Day 127/365 Civil Rights Amidst Uncivil Unrest

Photograph by Cecil Stoughton Photograph courtesy of National Archives and Record Administration, LBJ Library #276-10-64


As someone who grew up in the South of the mid-1950's through to the mid-1960's, today marks a major anniversary.

On June 19, 1964, the United States Senate passed the Civil Rights Bill - but only after 83 days of filibuster by die-hard Republicans and some deep-south Democrats.

This piece of legislation that struck so much fear into the hearts of southern white folks simply states that every person must have equal access to public places and there would no longer be any discrimination in employment.

That's it.

But the effects were enormous:

No more segregated hotels, restaurants, buses, trains if they engaged in interstate commerce (think Holiday Inn, MacDonald's, Greyhound, Amtrak).

State and federal governments could no longer deny access to public facilities on grounds of race, religion, gender, or ethnicity. (Think sporting events, holiday events like firework displays, park facilities, public swimming beaches).

Barred any discrimination by any agency receiving federal funds (think colleges, universities or research facilities).

Prohibited discrimination by employers on the basis of race, color, religion, sex or national origin, as well as discrimination against an individual because of his or her association with another individual of a particular race, color, religion, sex, or national origin. An employer could no longer discriminate against a person because of his interracial association with another, such as by an interracial marriage.

And finally, this legislation authorized the U.S. Attorney General to file suits to enforce school desegregation, and encouraged him to do so as quickly as possible.

All this, with one stroke of a pen.

On July 2nd, Lyndon Baines Johnson (forever affectionately known as LBJ) sat down in front of Rev. Martin Luther King,Jr., and used several pens to sign the bill.

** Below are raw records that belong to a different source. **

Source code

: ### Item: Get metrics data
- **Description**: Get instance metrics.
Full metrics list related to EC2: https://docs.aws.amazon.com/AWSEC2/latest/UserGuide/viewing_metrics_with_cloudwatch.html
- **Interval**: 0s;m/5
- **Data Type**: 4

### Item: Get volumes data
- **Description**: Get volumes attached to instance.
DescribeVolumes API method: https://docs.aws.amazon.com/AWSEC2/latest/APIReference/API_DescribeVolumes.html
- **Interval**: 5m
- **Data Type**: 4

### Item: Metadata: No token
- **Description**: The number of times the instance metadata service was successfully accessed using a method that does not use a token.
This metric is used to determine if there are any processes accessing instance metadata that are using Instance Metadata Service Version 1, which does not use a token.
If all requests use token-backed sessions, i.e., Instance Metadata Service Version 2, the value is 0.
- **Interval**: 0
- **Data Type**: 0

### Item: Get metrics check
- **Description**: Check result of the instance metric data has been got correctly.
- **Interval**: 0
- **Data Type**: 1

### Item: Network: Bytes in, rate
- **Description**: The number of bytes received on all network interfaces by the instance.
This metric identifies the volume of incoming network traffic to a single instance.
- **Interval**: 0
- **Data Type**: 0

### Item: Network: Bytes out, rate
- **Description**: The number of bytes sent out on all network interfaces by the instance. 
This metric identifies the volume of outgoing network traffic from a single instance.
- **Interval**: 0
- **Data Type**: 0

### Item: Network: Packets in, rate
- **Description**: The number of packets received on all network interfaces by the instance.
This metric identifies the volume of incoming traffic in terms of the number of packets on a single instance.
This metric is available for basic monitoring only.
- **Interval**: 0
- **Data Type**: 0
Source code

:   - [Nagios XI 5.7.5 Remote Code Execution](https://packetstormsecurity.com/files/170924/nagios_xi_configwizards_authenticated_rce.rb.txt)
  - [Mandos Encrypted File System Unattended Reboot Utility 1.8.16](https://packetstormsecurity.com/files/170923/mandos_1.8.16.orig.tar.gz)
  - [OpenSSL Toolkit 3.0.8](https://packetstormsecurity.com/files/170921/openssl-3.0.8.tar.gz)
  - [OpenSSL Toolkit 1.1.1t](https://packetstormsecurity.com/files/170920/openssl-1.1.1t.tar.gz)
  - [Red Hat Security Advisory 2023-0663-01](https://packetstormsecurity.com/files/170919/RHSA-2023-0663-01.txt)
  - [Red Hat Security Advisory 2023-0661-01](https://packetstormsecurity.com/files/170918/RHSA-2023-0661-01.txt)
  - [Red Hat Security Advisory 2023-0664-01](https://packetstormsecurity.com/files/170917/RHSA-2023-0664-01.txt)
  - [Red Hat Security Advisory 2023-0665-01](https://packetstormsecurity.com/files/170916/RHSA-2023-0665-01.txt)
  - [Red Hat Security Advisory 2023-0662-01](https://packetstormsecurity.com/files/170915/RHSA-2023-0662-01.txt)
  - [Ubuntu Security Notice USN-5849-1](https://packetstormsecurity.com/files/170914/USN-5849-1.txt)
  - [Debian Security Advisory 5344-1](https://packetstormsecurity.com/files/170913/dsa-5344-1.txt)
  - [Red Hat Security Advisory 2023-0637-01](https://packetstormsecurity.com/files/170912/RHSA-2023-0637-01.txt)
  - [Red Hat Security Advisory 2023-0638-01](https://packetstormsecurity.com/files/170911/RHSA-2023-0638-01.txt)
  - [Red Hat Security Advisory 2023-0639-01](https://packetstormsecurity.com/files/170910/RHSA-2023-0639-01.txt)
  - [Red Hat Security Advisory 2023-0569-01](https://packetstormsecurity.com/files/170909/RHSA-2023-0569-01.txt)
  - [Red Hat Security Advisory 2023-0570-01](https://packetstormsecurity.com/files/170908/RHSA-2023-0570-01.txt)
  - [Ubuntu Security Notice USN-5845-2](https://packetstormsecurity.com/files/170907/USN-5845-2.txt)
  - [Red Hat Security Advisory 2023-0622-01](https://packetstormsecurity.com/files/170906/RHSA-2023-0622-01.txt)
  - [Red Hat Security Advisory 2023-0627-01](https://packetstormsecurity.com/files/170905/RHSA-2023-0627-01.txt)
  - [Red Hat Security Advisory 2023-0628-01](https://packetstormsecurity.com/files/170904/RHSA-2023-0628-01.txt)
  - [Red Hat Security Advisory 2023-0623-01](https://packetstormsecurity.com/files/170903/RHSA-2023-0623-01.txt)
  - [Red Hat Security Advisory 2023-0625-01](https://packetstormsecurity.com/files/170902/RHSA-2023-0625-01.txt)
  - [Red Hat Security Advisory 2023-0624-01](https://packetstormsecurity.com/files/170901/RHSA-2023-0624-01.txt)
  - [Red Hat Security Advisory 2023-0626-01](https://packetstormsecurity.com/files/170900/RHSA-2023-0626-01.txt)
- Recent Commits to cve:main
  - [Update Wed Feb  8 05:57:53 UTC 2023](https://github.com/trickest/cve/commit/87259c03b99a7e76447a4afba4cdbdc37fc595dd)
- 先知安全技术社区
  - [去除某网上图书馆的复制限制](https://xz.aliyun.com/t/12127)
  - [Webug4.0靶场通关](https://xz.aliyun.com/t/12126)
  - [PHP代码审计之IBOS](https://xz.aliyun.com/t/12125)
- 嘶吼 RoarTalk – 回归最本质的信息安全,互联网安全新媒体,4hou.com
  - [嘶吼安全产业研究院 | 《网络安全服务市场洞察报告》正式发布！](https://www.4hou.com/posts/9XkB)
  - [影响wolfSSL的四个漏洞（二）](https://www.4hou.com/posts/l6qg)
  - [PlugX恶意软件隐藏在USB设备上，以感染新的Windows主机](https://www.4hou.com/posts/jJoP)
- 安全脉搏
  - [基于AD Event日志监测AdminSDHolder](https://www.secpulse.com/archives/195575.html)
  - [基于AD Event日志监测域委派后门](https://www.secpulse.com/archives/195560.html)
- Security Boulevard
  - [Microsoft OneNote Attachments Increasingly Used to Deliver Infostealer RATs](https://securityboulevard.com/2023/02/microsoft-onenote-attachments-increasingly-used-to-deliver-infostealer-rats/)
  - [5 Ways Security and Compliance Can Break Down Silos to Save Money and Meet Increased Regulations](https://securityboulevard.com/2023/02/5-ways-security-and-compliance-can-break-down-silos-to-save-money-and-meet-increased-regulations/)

Although the Civil Rights bill had been conceived and pushed towards Congress by his predecessor, President Kennedy, LBJ did little to acknowledge that. Instead, in a somewhat
petty action, he handed a handful of pens to then-Attorney General Robert Kennedy, and told him to hand them out. Although Bobby Kennedy played a crucial part in the passage, LBJ mostly ignored him during the signing, and did not invite Kennedy up to the desk to stand with the group during signing.

Afterwards (in his own personal act of defiance), Bobby had one of the pens framed with a note that said "Pen used to sign President Kennedy's civil rights bill".

For his part, after the signing, LBJ said to a bystander: "We just handed away the South for the next 50 years."

He was right.

This would be the beginning of the Republican Party and religious fundamentalism sweeping the South, cancelling years of faithful Democrat voting.*

*Not in our Virginia family. My grandmother would "die and go to hell" before she'd vote for a Republican. She figured if civil rights was good enough for LBJ, it was good enough for her.**

**I have inherited a great many of my grandmother's genetic code, including the Democrat gene.